Hochrangige Verantwortungsträger aus der Rinderzucht und der Interessensvertretung unterstützen die Ausbildung zum Jungzüchterprofi. Foto: ZAR/Gahleitner
Dazu kamen 27 motivierte Jungzüchter in die Landwirtschaftliche Fachschule Kobenz, um in komprimierter Form das Basiswissen rund ums Rind sowie Neuigkeiten zur österreichischen und internationalen Agrarpolitik zu hören. Zahlreiche Ehrengäste, darunter Ministerialrat Dipl-Ing. Franz Paller, Dipl-Ing. Johann Bischof (Tierzuchtdirektor), Hermann Gruber (Obmann HOLSTEIN AUSTRIA) und Ök.-Rat Anton Wagner richteten motivierende Worte an die Jungzüchter. „Bildung ist ein Garant für den Erfolg der Betriebe“, so der Grundtenor der Ansprachen im Rahmen der Eröffnung. Der Jungzüchterprofi - aufbauend auf die höchst qualitative landwirtschaftliche Grundausbildung - stellt eine optimale Vertiefung für diesen Fachbereich dar.

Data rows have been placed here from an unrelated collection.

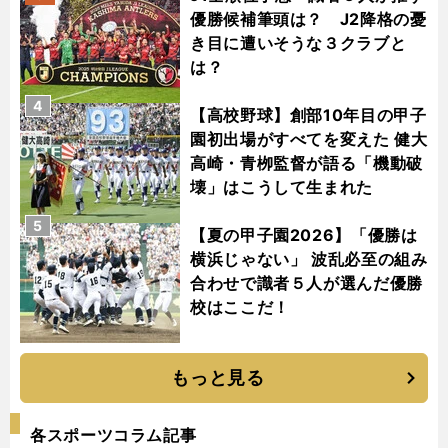
優勝候補筆頭は？ J2降格の憂
き目に遭いそうな３クラブと
は？
4
【高校野球】創部10年目の甲子
園初出場がすべてを変えた 健大
高崎・青栁監督が語る「機動破
壊」はこうして生まれた
5
【夏の甲子園2026】「優勝は
横浜じゃない」 波乱必至の組み
合わせで識者５人が選んだ優勝
校はここだ！
もっと見る
各スポーツコラム記事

Das Programm dieser Ausbildung widmete sich am ersten Tag den Bereichen Anatomie und Physiologie. Mag. Paulus Schlesinger, Veterinärer Assistent der Besamungsstation Hohenzell, vermittelte den Jungzüchtern eindrucksvoll die wichtigsten Grundzüge im Bereich der Fruchtbarkeit, die auf den Betrieben eine der größten Herausforderungen darstellt. Am Abend wurde der Betrieb Eichberger in Knittelfeld besichtigt, der seit vielen Jahren zum absoluten Spitzenfeld in der Rinderzucht zählt.
 

 Foto: ZAR/Gahleitner
Agrarpolitik sichert Rahmenbedingungen für die Landwirtschaft

Dipl-Ing. Adolf Marksteiner (Leiter der Abteilung Marktpolitik, LK-Ö) referierte am zweiten Tag dieser Ausbildung über die nationale und internationale Agrarpolitik. „Die Agrarpolitik ist gefordert, gute Rahmenbedingungen für die Landwirtschaft zu wahren, um die Existenz der Landwirtschaft zu sichern - der Milchpreis wird jedoch am Markt gebildet. Um die Europäische Agrarpolitik verstehen zu können, muss man auch die Sicht der anderen Mitgliedstaaten kennen. In Österreich haben die Landwirte strukturelle Nachteile, im Gegenzug aber den Vorteil, dass die Betriebe von den Eltern nicht gekauft werden müssen. In Ländern wie z.B. Holland wird der Wert von den Betrieben geschätzt, dieser muss vom Betriebsnachfolger gekauft werden. Dadurch steigen sie hochverschuldet in die Produktion ein und sind gezwungen, permanent Vollgas zu geben, um die Kredite zurückzahlen zu können“, so Marksteiner in seinen Ausführungen.
Um Agrarpolitik hautnah erleben zu können, wird im kommenden Jahr für die Absolventen eine Exkursion nach Brüssel angeboten werden.